The McAfee research is only the latest display of “brittleness” in artificial intelligence systems, says Missy Cummings, a professor at Duke University and director of the school’s Humans and Autonomy Laboratory and Duke Robotics. She says machine learning, a subset of AI that’s in this case used to train computer-vision algorithms such as the one in the Tesla, isn’t yet all that smart.
“There’s no ‘learning’ going on here,” she said. “If we mean that I see a set of relationships and then I can extrapolate that to other relationships, I would call that learning. All machine learning does is recognize and make associations that aren’t always correct.”
Inferring contextual information that may be beneficial or critical to safe operations is an area where AI struggles. It cannot yet reason or adapt to uncertain circumstances.
“A human driver would see that ‘3’ with the extended middle line and know that something was up,” Cummings said. “You’d say ‘God, that’s a terrible new design. I wonder what DOT was thinking?’ Or if you saw an 85-mph speed limit in an urban area, you’d know kids had been screwing around. You’d understand that the speed limit is still 35.”
This month, she published her own research on the shortcomings of machine learning. In her paper, “Rethinking the maturity of artificial intelligence in safety-critical settings,” she argues that while AI holds promise for assisting humans in operating systems, this should not be mistaken for the ability of AI to replace humans.
Such a conclusion comes at a pivotal junction. The auto industry has stopped short of selling active systems that can claim driving responsibility from humans.

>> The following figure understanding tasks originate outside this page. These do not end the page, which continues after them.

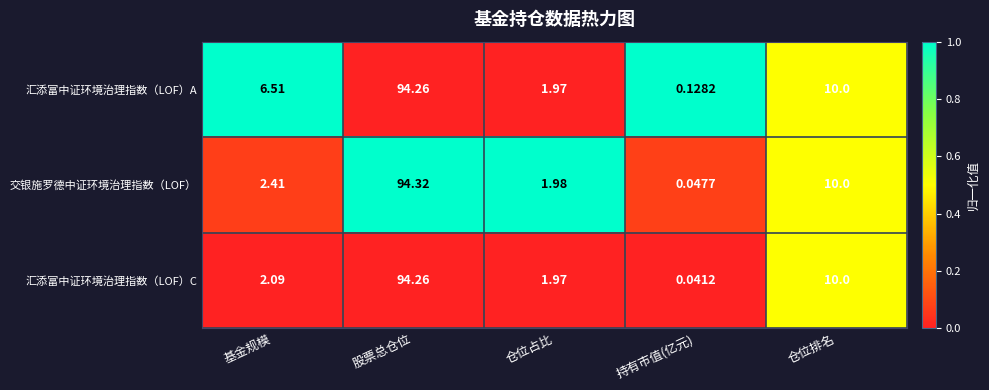

At how many categories does at least one series exceed 0?

5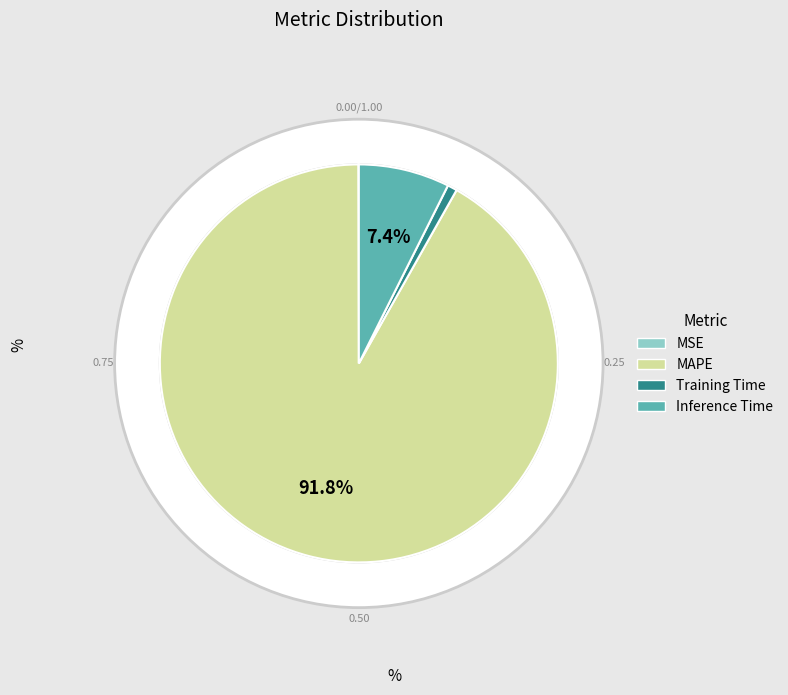

How many segments does this pie chart have?

4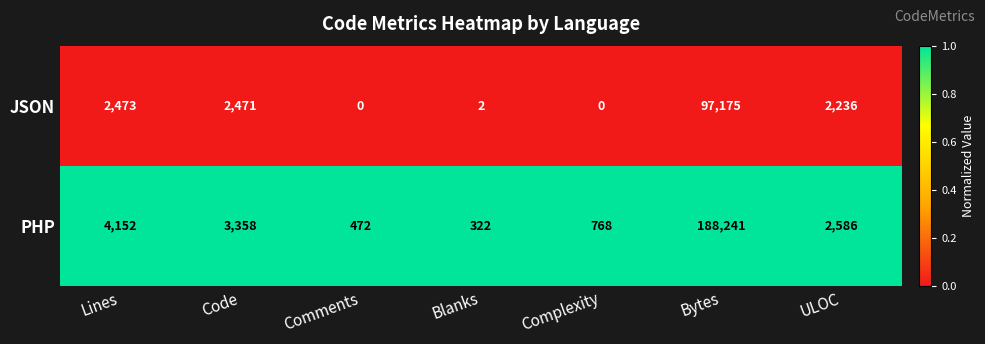

Which category has the highest value in the JSON series?

Bytes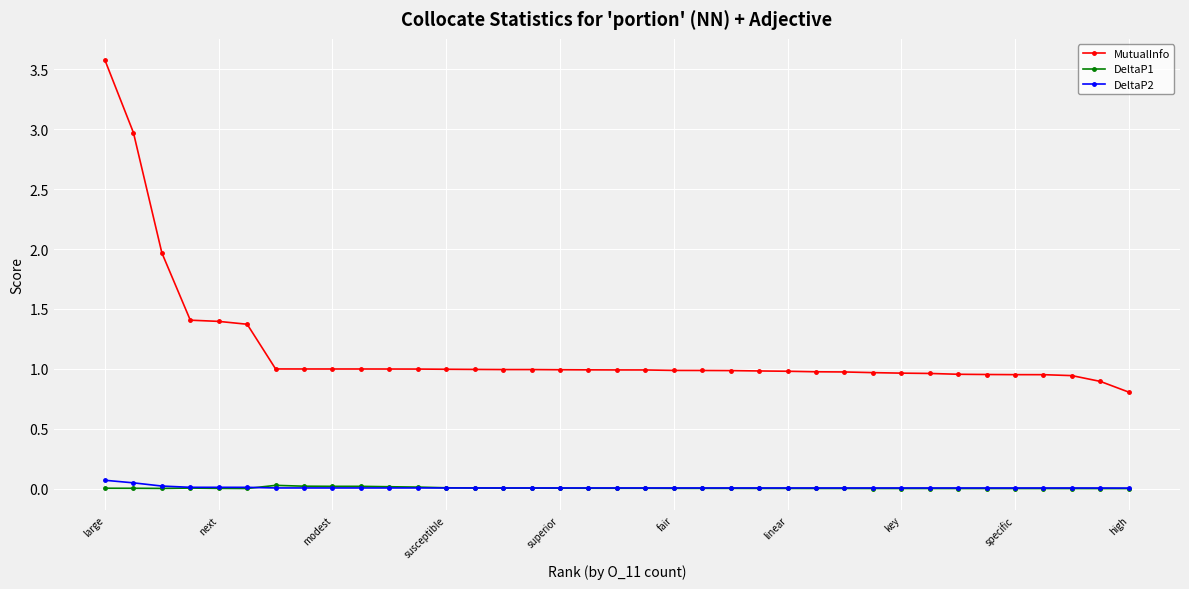

True or false: DeltaP1 has more than 1 interior local peaks.

True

Indeed, there’s been a proliferation of enhanced driver-assist systems reaching the market, such as Tesla’s Autopilot. But that dividing line between human responsibility and computer responsibility is where rubber meets reality.
As Cummings suggests, part of the problem lies within the way machine learning “teaches” itself. These systems must ingest vast volumes of data that often must be labeled by humans. Unless a system sees every conceivable permutation of a particular scenario — an elongated middle line on the number 3, for example — it’s hard to make assurances that any system is without risk. Shades of lighting. A shrub that obscures a full sign. A missing piece of a sign. A pedestrian walking a bicycle across a road. All sorts of variables can confound a system that has been trained on a finite amount of scenarios. Companies preparing to launch self-driving systems may say they simply need more examples of a particular condition to train their systems.
“While that is one answer, it begs the question as to how much of this finger-in-the-dyke engineering is practical or even possible,” Cummings wrote in the Duke paper.
This “bottom-up reasoning” that demands massive amounts of data from cameras may work well in controlled environments, but it remains a barrier for using machine learning to make sense of computer vision in safety-critical fields such as transportation.
Concerns with machine learning’s maturity raise broader questions about how software gets implemented in the transportation realm, where any vulnerabilities come with the potential for deadly consequences. Two fatal crashes involving Boeing’s 737 MAX serve as a stark reminder of what happens when immature software is integrated into a mature hardware such as a vehicle, Cummings said.
As Congress reignites its efforts to pass legislation that may pave the way for self-driving vehicles to reach the road en masse, Cummings says it is important for legislators to be cognizant of AI deficiencies. The McAfee research may provide a breakthrough moment.
“People get that,” she said. “You could read any number of papers on adversarial machine learning. But for people who feel like we’re moving too fast on the legislation — and I am one of those people — this will be a good illustration. I do think this will have an effect.”